Wednesday, February 11, 2015

"Purposeful Play"

There was a time where children played all through summer. They came home from school and they played. They played in their 1/2 day kindergarten classes (if they even went to kindergarten). They played, and they played, and they played. And guess what? They managed to get a man on the moon. They managed to build cars, and factories, and machines. They managed to harness electricity, and they managed to invent indoor plumbing. And they didn't have adults asking them what they were doing. They didn't have adults directing their every move. They were able to play pickup baseball, basketball, football, hockey games. And they were able to solve problems on their own. Interesting, I know!

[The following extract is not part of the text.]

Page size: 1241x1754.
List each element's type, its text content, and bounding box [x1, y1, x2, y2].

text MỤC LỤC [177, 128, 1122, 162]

Please don't misunderstand. I don't think children should have free reign to do whatever they want, whenever they want. Not at all. But what I do think is that children will learn what they need to learn when they are ready to learn it. It is my job to create the atmosphere and environment to facilitate that learning. There is still much room for direct instruction from the teacher. There is still a time for children in kindergarten to do specific work on reading, writing, and mathematics. But there is also time for children to do other learning- and that is through their play.

If someone were to come into my classroom at choice time, and if you'd asked them what the children are doing, they might say they are playing. They might think what they're doing is "cute" (another pet peeve of mine) . But I would imagine the first thing they might not think is that the children were "learning".  It isn't "purposeful play" you know,  they aren't doing a fun activity directed by the teacher.

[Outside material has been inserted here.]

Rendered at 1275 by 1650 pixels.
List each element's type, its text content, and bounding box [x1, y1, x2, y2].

In education, and in early childhood development, we know that young children (like all animals) learn best through play. What is unfortunate though, is that people who don't understand early childhood development, who don't understand play (and many of those are in positions of authority over education--- umm politicians and business leaders...) feel the need to impose their opinions and ideas on our children. They think we are "falling behind the rest of the world" and we need to get these kids "learning" at a younger age. So those of us in education, because we have to defend our practices, begin to doubt our own knowledge. We try to synthesize what we know with the expectations of those outside our field. And we call it "purposeful play". But it really isn't play. It's still an adult, forcing their own agenda, while trying to make it "fun".

Each year I get to this point, where I think it's important to pass on what is actually happening when we play. Because I am such a strong proponent of block play, I generally use that as my example. Perhaps some year I will choose a different one, but I haven't tired of block play yet...
Here is the documentation I put up today regarding what we learn through block play:

(I apologize for the quality of the pictures, I know it's hard to see what is written)

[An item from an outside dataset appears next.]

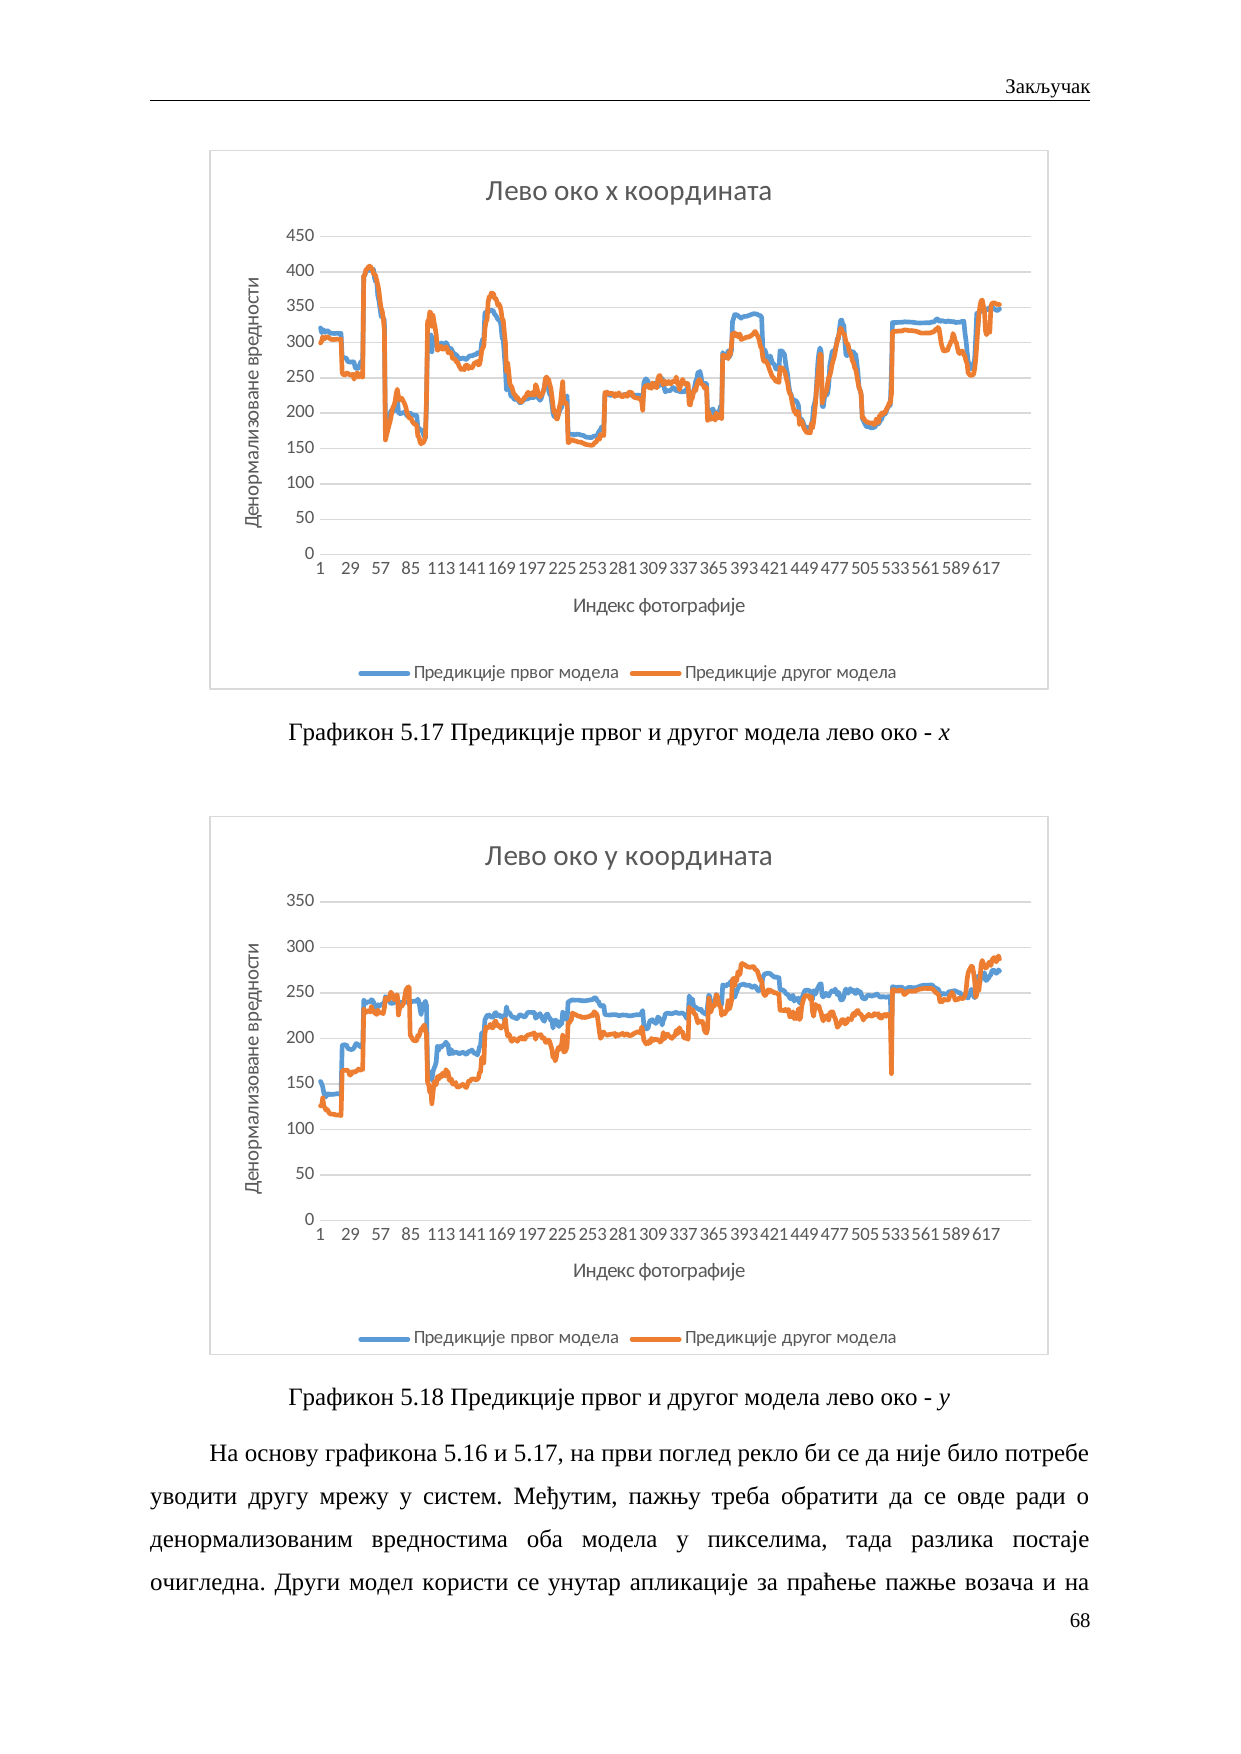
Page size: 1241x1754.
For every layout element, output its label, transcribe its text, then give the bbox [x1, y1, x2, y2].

What I put up here are pictures of my students building and creating in the block area, pictures of them drawing what they've built. Then I put up quotes from "The Block Book" put out by the NAEYC (it's a classic), as well as which Kindergarten curricular outcomes are met through block play (hint: each of our curricular areas have at least one outcome met, and over 29 individual outcomes are met). All without me getting involved in their learning. I provide the materials, I encourage cooperation, I might suggests they draw their buildings and maybe write about them. That's as far as I get.

It's my job, as their kindergarten teacher, to defend their learning. It is my job to champion Developmentally Appropriate Practice. It is my job to inform those who may not know that ALL PLAY IS PURPOSEFUL. It all meets the needs of the individual wherever that individual is.

Silly people, what makes you think children aren't learning?